As the community of Christ, we are made alive together with and in Christ though the power of the Spirit by virtue of God’s grace and lovingkindness:
“4 But God, who is rich in mercy, out of the great love with which he loved us 5 even when we were dead through our trespasses, made us alive together with Christ — by grace you have been saved — 6 and raised us up with him and seated us with him in the heavenly places in Christ Jesus, 7 so that in the ages to come he might show the immeasurable riches of his grace in kindness toward us in Christ Jesus” (Eph. 2:4–7 NRSV).
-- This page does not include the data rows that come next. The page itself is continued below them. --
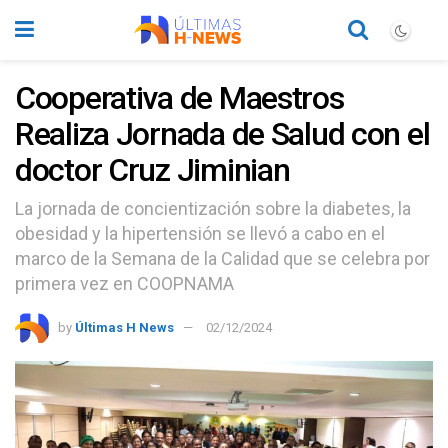
Cooperativa de Maestros
Realiza Jornada de Salud con el
doctor Cruz Jiminian
La jornada de concientización sobre la diabetes, la
obesidad y la hipertensión se llevó a cabo en el
marco de la Semana de la Calidad que se celebra por
primera vez en COOPNAMA
by
Últimas H News
02/12/2024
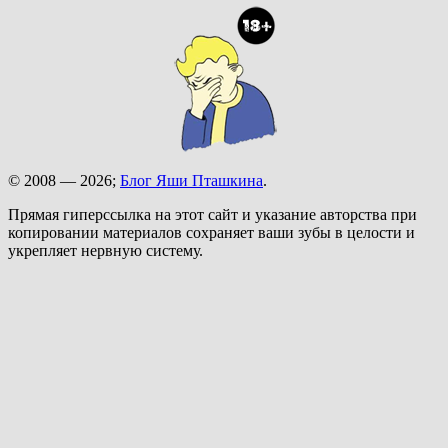
© 2008 — 2026;
Блог Яши Пташкина
.
Прямая гиперссылка на этот сайт и указание авторства при
копировании материалов сохраняет ваши зубы в целости и
укрепляет нервную систему.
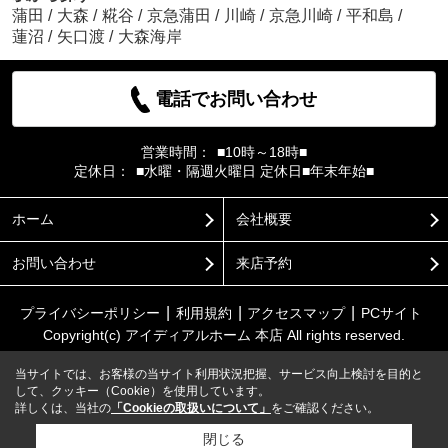
蒲田
/
大森
/
糀谷
/
京急蒲田
/
川崎
/
京急川崎
/
平和島
/
蓮沼
/
矢口渡
/
大森海岸
電話でお問い合わせ
営業時間：
■10時～18時■
定休日：
■水曜・隔週火曜日 定休日■年末年始■
ホーム
会社概要
お問い合わせ
来店予約
プライバシーポリシー
利用規約
アクセスマップ
PCサイト
Copyright(c) アイディアルホーム 本店 All rights reserved.
当サイトでは、お客様の当サイト利用状況把握、サービス向上検討を目的と
して、クッキー（Cookie）を使用しています。
詳しくは、当社の
「Cookieの取扱いについて」
をご確認ください。
閉じる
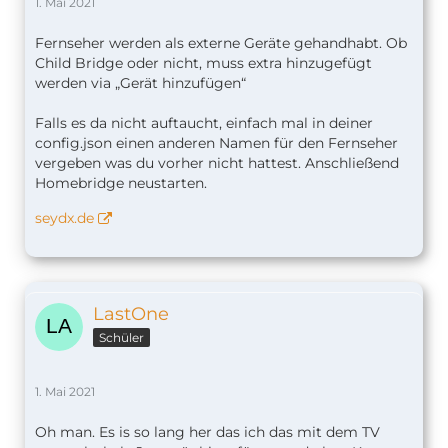
1. Mai 2021
Fernseher werden als externe Geräte gehandhabt. Ob
Child Bridge oder nicht, muss extra hinzugefügt
werden via „Gerät hinzufügen“
Falls es da nicht auftaucht, einfach mal in deiner
config.json einen anderen Namen für den Fernseher
vergeben was du vorher nicht hattest. Anschließend
Homebridge neustarten.
seydx.de
LastOne
Schüler
1. Mai 2021
Oh man. Es is so lang her das ich das mit dem TV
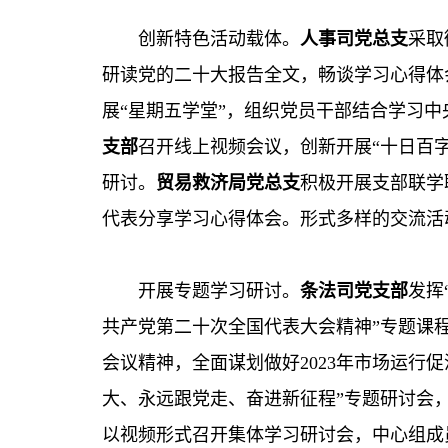
创新特色活动载体。
人事司党总支
采取
研读党的二十大报告全文，畅谈学习心得体
展“星期五学堂”，组织党员干部结合学习中
支部
召开线上视频会议，创新开展“十日百
研讨。
贸易救济局党总支
积极开展支部联学
代表分享学习心得体会。形式多样的交流活
开展专题学习研讨。
条法司党支部
发挥
共产党第二十次全国代表大会精神”专题课程
会议精神，全面谋划做好2023年市场运行
大、永远跟党走、奋进新征程”专题研讨会
以视频形式召开集体学习研讨会，中心组成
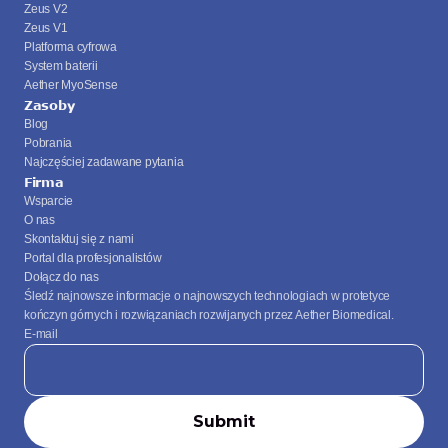
Zeus V2
Zeus V1
Platforma cyfrowa
System baterii
Aether MyoSense
Zasoby
Blog
Pobrania
Najczęściej zadawane pytania
Firma
Wsparcie
O nas
Skontaktuj się z nami
Portal dla profesjonalistów
Dołącz do nas
Śledź najnowsze informacje o najnowszych technologiach w protetyce 
kończyn górnych i rozwiązaniach rozwijanych przez Aether Biomedical.
E-mail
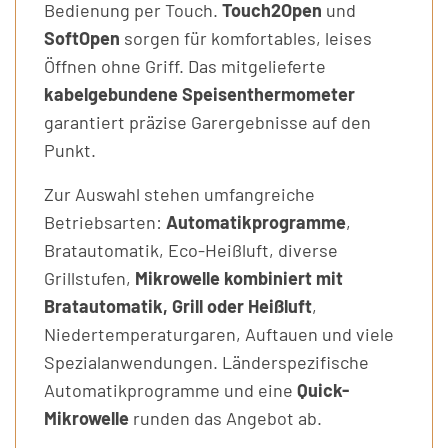
Bedienung per Touch.
Touch2Open
und
SoftOpen
sorgen für komfortables, leises
Öffnen ohne Griff. Das mitgelieferte
kabelgebundene Speisenthermometer
garantiert präzise Garergebnisse auf den
Punkt.
Zur Auswahl stehen umfangreiche
Betriebsarten:
Automatikprogramme
,
Bratautomatik, Eco-Heißluft, diverse
Grillstufen,
Mikrowelle kombiniert mit
Bratautomatik, Grill oder Heißluft
,
Niedertemperaturgaren, Auftauen und viele
Spezialanwendungen. Länderspezifische
Automatikprogramme und eine
Quick-
Mikrowelle
runden das Angebot ab.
A communitarian praxis is heavily dependent on the theology of being made alive, being resurrected (Auferstanden zusammen), together and in toto. Here we do not appeal, as contemporary liberal theology could, to the postmodern idiosyncrasies of constructive theology, e.g., along the lines of Gordon D. Kaufman.3Rather, we would do well to consider Bonhoeffer’s main ideas in Sanctorum Communio.
Cf. Gorman, AOTCL, p. 4: “[The participationist perspective] stresses transformative participation in the death and resurrection of Christ as the central dimension of Pauline theology.”
Cf. Barth, Evangelical Theology, pp. 9–10
Cf. Molnar, Divine Freedom and the Doctrine of the Immanent Trinity, for a critical survey of Kaufman’s ideas vis-à-vis modern Trinitarian debates.